Advances in data mining for risk and uncertainty using textual and behavioural data
16 June 2017
University of Antwerp - Stadscampus - Promotiezaal Grauwzusters - Lange Sint-Annastraat 7 - 2000 Antwerp (route: UAntwerpen, Stadscampus
Prof David Martens
PhD defence Ellen Tobback - Faculty of Applied Economics
Technological advancements and digital transformations have enabled the massive collection and storage of 'new' data sources, such as social media data, browsing data and mobile data. Most of these new data sources can be classified as 'big data'. They are often high-dimensional and sparse, and require specifically tailored data mining algorithms. Amongst high-dimensional data sources are textual data, relational data and behavioural data. Textual data is data in textual form, relational data describes connections and interactions between two entities, and behavioural data provides evidence of a person's behaviours, actions and interests. While all three data types have been successfully used for various applications, such as churn prediction and targeted advertising, their potential use for credit scoring and policy making remains largely unexplored.
The aim of this dissertation is to investigate how to leverage unconventional data sources for credit risk prediction and policy uncertainty. We explore the added value of these new data sources and accompanying techniques using six real-life data sets. The dissertation can be divided into two main parts. In the first part, we use behavioural, relational and traditional data to predict retail and corporate credit risk. More specifically, we use relational data on a company's directors and managers to predict bankruptcy, payment data to predict retail loan default and Facebook data for microfinance credit scoring.
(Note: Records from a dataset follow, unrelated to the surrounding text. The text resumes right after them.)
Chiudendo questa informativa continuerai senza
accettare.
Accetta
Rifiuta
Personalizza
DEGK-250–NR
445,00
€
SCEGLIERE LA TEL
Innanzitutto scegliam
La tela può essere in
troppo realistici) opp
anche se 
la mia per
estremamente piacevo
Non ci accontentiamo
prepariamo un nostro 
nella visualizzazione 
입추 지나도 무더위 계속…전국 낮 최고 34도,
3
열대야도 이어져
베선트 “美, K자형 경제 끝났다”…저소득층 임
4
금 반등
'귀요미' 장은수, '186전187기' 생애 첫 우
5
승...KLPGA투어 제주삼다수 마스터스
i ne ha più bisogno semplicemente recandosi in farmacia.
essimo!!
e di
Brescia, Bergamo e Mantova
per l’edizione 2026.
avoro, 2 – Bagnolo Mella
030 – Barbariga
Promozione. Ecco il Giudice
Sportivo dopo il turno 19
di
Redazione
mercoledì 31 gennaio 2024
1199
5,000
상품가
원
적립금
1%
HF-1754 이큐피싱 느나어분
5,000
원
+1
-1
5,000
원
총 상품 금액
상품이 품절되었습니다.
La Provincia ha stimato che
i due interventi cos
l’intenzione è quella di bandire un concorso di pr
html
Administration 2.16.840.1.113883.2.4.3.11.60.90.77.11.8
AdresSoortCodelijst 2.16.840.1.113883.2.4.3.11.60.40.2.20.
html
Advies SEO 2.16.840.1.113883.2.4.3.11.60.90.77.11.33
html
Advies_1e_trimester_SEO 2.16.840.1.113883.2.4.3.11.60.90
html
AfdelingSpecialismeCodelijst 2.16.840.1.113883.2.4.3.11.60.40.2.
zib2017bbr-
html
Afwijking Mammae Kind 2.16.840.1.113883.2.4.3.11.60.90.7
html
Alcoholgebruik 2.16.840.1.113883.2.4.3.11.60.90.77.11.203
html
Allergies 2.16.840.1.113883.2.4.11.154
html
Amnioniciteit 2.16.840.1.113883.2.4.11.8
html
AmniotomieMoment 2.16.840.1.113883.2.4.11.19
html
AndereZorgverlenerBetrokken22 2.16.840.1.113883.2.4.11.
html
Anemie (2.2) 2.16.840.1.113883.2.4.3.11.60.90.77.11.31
We model the data in a relational manner, creating networks between the borrowers using the relational and behavioural data. In the second part, we focus on the use of textual data for policy applications. We investigate how advanced text mining techniques can be applied to quantify the information that is contained in news articles. Using this information, we try to measure economic policy uncertainty and the media's perception of the European Central Bank's communication. With these applications, we show that there is a place for data science in the world of economics and policy making.